Logo

The biggest jolt of production the Yankees landed at the trade deadline hit the COVID-19 injured list Sunday.

Anthony Rizzo became the fourth Yankee to test positive for COVID-19 in the past week, joining Gerrit Cole, Jordan Montgomery and Gary Sanchez.

The first baseman, who learned of the positive result after Saturday’s win in The Bronx, is feeling “achy” among other symptoms, but is doing “all right,” according to manager Aaron Boone.

Rizzo will be out at least 10 days as the Yankees try to continue their playoff push without him and hope their latest outbreak stops there.

“We gotta roll,” Boone said before Sunday’s 2-0 loss to the Mariners. “Of course concerned. But we’ll continue to do the best we can with it and try to navigate it and deal with it.”

To replace Rizzo, the Yankees activated off the injured list Luke Voit (knee), who will temporarily reclaim the starting first baseman job he had lost when the Yankees traded for Rizzo from the Cubs.

The 32-year-old Rizzo, a cancer survivor, told Chicago reporters in June that he had not been inoculated because he was waiting to see more data on the vaccines. Boone declined to say whether that had changed.

The Yankees have more than 85 percent of their Tier 1 personnel vaccinated, leading to the loosening of some restrictions, but have still had 10 players test positive for the virus in the last month. The majority of them were “breakthrough” cases, in which a fully vaccinated person becomes infected with the virus.
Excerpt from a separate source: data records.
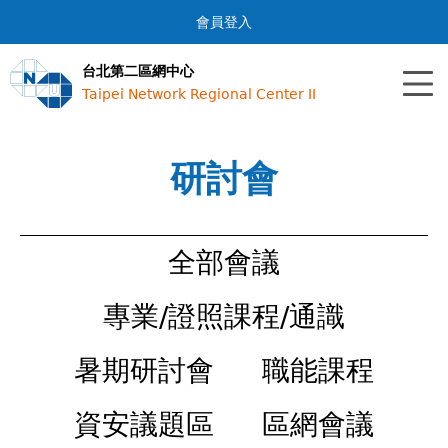
Jump to navigation
會員登入
台北第二區網中心
Taipei Network Regional Center II
研討會
全部會議
專業/證照課程/通識
暑期研討會
職能課程
資安議題區
區網會議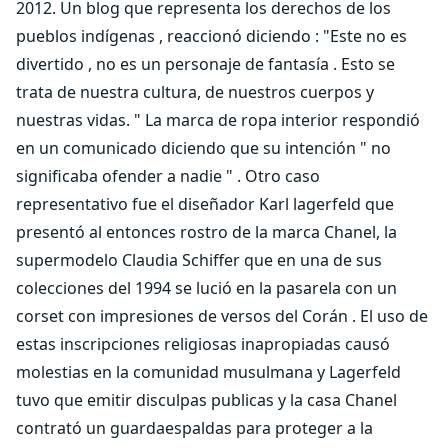
2012. Un blog que representa los derechos de los
pueblos indígenas , reaccionó diciendo : "Este no es
divertido , no es un personaje de fantasía . Esto se
trata de nuestra cultura, de nuestros cuerpos y
nuestras vidas. " La marca de ropa interior respondió
en un comunicado diciendo que su intención " no
significaba ofender a nadie " . Otro caso
representativo fue el diseñador Karl lagerfeld que
presentó al entonces rostro de la marca Chanel, la
supermodelo Claudia Schiffer que en una de sus
colecciones del 1994 se lució en la pasarela con un
corset con impresiones de versos del Corán . El uso de
estas inscripciones religiosas inapropiadas causó
molestias en la comunidad musulmana y Lagerfeld
tuvo que emitir disculpas publicas y la casa Chanel
contrató un guardaespaldas para proteger a la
  Anthony Rizzo Howard Simmons Anthony Rizzo Howard Simmons

Boone pointed to the Yankees playing six games in Florida — where cases have been surging recently — last week as the likely cause of their most recent outbreak. He said they would be mindful as they start a three-city road trip on Monday through Kansas City, Dyersville, Iowa (“Field of Dreams” game) and Chicago.

“I think in a lot of cases, we already are being more careful,” Boone said. “But yeah, those’ll be conversations that we have to make sure we’re not doing anything that’s too outgoing. Without being restrictive, making sure that we’re taking care of ourselves.

“Obviously things have been, for a while, returned to almost completely normal. That went for us as well. But certainly things are much more relaxed. So there’s those chances, even for vaccinated people, that it can spread. I don’t know what to tell you.”

In nine games with the Yankees since arriving from the Cubs, Rizzo batted .281 (9-for-32) with three home runs and six RBIs — one in each of his first six games. Players had spoken glowingly of his impact — not just with his bat and glove, but in the dugout and clubhouse as well.

“He’s obviously been terrific for us in every way,” Boone said. “[He’s] obviously a little bummed out, but hopefully a chance to get rested up and well and be back hopefully sooner rather than later and back to impacting us.”